In 2007, David Freeman partnered with William Del Biaggio III, a former co-owner of the San Jose Sharks, to purchase the Nashville Predators, a National Hockey League team.
Del Biaggio represented that he had $70 million to fund his share of the investment, in addition to valuable connections in the NHL and considerable experience with professional hockey teams.
He also offered to fund player salaries to the extent they exceeded budget projections to ensure the retention of desirable players.
But months later, Del Biaggio revealed that he had embezzled the funds to make his initial $25 million outlay, and never had the personal funds to make the investments he had promised.
Del Biaggio was eventually convicted of misappropriating funds from investors he had advised. He received an eight-year prison sentence and was ordered to pay more than $67.4 million in restitution.
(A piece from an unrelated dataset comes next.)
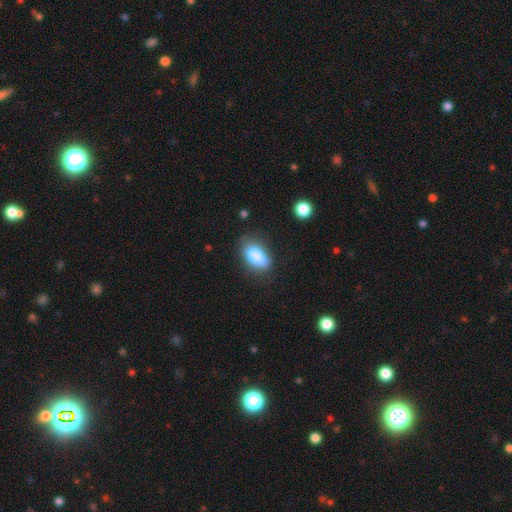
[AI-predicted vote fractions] The model was most divided on "merging": none: 57%, minor disturbance: 28%, major disturbance: 11%, merger: 4%. More confident: how rounded — in between (86%); smooth or featured — smooth (81%).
In 2008, he filed Chapter 11 bankruptcy in California with debts exceeding assets by $35 million. He listed his stake in the Nashville Predators as his biggest asset at $23.5 million.
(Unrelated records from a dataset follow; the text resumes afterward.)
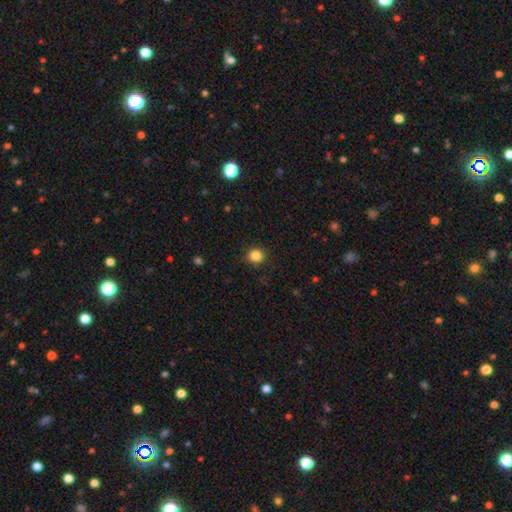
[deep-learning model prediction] Q: Smooth or featured?
A: smooth (85%); runner-up: star or artifact (11%)
Q: How rounded?
A: round (91%); runner-up: in between (8%)
Q: Merging?
A: none (90%); runner-up: minor disturbance (7%)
Freeman filed a claim against Del Biaggio’s estate for $38 million, but the bankruptcy court ruled that his claim is subordinate to that of Del Biaggio’s general unsecured creditors because they are related to the “purchase or sale of securities.”
A federal judge ruled in 2013 that Freeman’s claim against his former partner’s bankruptcy estate takes a back seat to those of other creditors.
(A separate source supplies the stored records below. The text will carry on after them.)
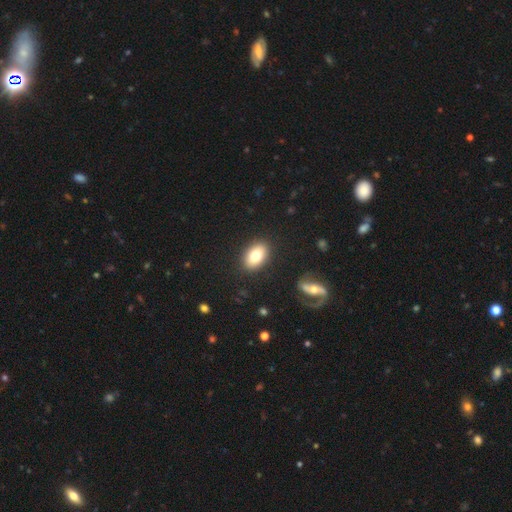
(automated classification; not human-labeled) Smooth or featured?
  - smooth: 78% *
  - featured or disk: 14%
  - star or artifact: 8%
How rounded?
  - in between: 88% *
  - round: 11%
  - cigar-shaped: 2%
Merging?
  - none: 88% *
  - minor disturbance: 8%
  - major disturbance: 2%
  - merger: 1%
“Freeman purchased Common Units, executed a promissory note, and paid additional monies to Predators Holdings, LLC, all in the expectation of profiting from the investment,” U.S. District Judge Yvonne Rogers said at the time. “The risks he assumed in accepting what turned out to be misrepresentations and falsehoods by Del Biaggio were no different, essentially, from the risks any investor takes in a business venture. His injury is the same as any investor who has fallen prey to securities fraud or similar fraudulent inducements to invest.”
On Monday, the Ninth Circuit upheld Judge Rogers’ ruling, finding that Freeman’s claim against Del Biaggio “was properly subordinated to other claims senior or equal to it.”
“As an investor in an affiliate of Del Biaggio, Freeman bargained for increased risk in exchange for an expectation in the profits of Holdings as he himself admits. Del Biaggio’s creditors made no such gamble,” Judge Diarmuid O’Scannlain wrote for a three-judge panel. “Allowing Freeman to stand on par with Del Biaggio’s creditors ‘would give [Freeman] the best of both worlds—the right to share in profits if [Holdings] succeeded and the right to repayment as a creditor [of Del Biaggio] if it failed.'”
The appeals court also found that federal bankruptcy law at issue is not limited to corporate debtors, but also applies to individuals.
“Congress included within § 510(b)’s ambit claims arising from the purchase of the securities of ‘an affiliate of the debtor,'” O’Scannlain wrote. “Congress recognized what our pre-Bankruptcy Code precedent already had—namely, that the fairness concerns underlying the risk-allocation rationale apply whether the investor’s profit expectation is directed at the debtor or at an associated entity.” (Emphasis in original.)
In June, Freeman and Commodore Trust sued Predators Holdings LLC and team co-owner Thomas Cigarran, claiming Freeman kept the franchise in town and wasn’t repaid for his efforts.
Freeman said in the lawsuit that he “saved professional hockey in Nashville” in 2007 by organizing investors and putting up $36 million in capital while the team was entertaining sale offers that year, including one from a would-be buyer that planned to move the franchise to Canada for the 2008-2009 season.
The Predators called Freeman’s complaint a “meritless and inappropriate court filing” and said the allegations “should be resolved by the NHL as mandated by the NHL Constitution, to which all owners, including Freeman, are bound.”